From left: Loh Chin Ee, Suzanne Choo, Zhou Decheng
How should we frame our study of literature? Should we attempt to imagine a national tradition, or move beyond the nation through a stress either on the diversity of world literature, or a conscious breaking of cultural boundaries? Our panelists will stir the pot.
Loh Chin Ee – Reimagining Singapore through a National Canon/Curriculum
Loh Chin Ee broaches the idea of a national canon and argues for Singapore literature’s place in curriculums. Art education in Singapore has come a long way, but still lacks the much-needed focus on Singapore literature. Struck by her experiences overseas, Chin Ee found that our neighbours in Southeast Asia boast accomplished literary histories, and that Singapore should draw on its multicultural, multilinguistic richness in the quest to develop a national curriculum. The regional and international connections would be important to understand the nature of works that can be selected to be included in the Singapore canon, and what represents Singapore best.
Suzanne Choo – Cosmopolitanizing Literature Education in Singapore: Rethinking Why and How We Teach Literature
Literature education in Singapore schools has historically centered on aesthetic appreciation of texts. In this paper, I explore what it means to cosmopolitanize literature education, by which I mean to consider ways that it can equip students to understand, empathize, and engage with multiple and marginalized communities in the world. When ethics rather than aesthetics becomes the end goal of literature education, literature teachers may be empowered to provide space for diverse voices and texts, to apply pedagogical approaches that encourage transnational comparison and interruption, and to encourage assessments that empower students to be active, performative citizens of the world.

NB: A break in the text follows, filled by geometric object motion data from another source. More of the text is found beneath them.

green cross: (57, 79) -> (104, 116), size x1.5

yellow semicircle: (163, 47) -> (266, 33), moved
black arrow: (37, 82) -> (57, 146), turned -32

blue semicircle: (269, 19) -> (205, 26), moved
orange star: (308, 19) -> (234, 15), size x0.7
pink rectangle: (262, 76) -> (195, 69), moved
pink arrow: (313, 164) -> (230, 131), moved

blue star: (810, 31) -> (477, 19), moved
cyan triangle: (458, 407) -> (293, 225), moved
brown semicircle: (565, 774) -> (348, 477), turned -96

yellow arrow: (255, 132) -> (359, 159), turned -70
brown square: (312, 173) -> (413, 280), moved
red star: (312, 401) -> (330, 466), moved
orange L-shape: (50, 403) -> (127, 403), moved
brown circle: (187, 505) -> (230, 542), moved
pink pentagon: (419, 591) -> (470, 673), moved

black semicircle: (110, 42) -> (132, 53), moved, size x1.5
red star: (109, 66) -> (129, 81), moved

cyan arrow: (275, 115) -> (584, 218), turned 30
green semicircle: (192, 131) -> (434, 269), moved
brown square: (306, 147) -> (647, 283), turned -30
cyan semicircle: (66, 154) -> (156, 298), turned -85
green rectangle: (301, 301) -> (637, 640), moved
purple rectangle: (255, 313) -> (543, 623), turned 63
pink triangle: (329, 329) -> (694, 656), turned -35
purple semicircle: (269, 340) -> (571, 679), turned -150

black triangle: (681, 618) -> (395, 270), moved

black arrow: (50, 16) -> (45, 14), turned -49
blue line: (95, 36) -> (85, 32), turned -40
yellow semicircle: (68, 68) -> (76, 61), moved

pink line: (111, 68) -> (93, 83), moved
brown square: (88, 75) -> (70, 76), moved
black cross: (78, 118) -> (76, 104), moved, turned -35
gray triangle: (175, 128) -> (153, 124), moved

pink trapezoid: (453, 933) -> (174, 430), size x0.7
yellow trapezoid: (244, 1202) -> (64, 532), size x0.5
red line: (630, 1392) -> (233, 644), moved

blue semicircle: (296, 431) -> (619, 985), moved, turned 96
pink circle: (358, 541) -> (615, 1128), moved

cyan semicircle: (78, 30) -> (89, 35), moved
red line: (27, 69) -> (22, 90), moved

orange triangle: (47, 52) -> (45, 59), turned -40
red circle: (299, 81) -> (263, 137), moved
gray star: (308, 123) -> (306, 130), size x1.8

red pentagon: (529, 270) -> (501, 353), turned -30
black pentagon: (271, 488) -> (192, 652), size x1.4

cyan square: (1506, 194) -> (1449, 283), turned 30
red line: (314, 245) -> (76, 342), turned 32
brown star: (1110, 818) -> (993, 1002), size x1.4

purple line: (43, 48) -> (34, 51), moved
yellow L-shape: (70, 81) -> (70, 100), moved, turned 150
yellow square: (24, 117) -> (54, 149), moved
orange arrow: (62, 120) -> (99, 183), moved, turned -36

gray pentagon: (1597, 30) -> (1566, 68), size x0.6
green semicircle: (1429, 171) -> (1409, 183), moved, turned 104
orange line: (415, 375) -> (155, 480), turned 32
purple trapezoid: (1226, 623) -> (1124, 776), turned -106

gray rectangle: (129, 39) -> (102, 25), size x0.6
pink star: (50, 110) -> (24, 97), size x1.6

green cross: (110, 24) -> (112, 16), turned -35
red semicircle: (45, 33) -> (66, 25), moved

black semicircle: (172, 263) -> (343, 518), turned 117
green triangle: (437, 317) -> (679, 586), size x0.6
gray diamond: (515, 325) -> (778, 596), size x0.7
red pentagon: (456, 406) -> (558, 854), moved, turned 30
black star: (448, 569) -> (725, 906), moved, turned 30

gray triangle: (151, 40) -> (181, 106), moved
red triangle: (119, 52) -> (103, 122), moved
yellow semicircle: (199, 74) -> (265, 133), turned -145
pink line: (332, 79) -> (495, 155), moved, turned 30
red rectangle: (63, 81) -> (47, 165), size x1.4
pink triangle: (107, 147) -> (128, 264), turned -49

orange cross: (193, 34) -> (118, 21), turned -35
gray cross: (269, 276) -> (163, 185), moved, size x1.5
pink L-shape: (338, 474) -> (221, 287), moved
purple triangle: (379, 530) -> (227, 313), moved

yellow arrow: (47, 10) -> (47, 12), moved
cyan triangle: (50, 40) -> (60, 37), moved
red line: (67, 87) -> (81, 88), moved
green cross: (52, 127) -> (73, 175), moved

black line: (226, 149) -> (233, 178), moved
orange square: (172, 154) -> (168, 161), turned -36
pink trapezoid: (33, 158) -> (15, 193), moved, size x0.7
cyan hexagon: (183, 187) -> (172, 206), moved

Zhou Decheng – Zoo as Metaphor: The Paradigm Shift from a Singapore “Chinese Literature” to “Literature in Chinese” Education in the Global Asian Sinophone
Through the metaphor of zoos, this presentation views the choice of literature texts and genres selected in school literature syllabus similar to the collection of different animals kept in various zoo institutions. In order to be forwardlooking, with the change of the larger Sinophone landscape and the reconstructing of Southeast Asian and Asian identities, I will propose a possible framework to construct the future Chinese-language literature course, which transcends both spatial and linguistic borders, but maintains a Singaporean identity, so as to nurture future patrons, critics and creators of the linguistic arts ecosystem.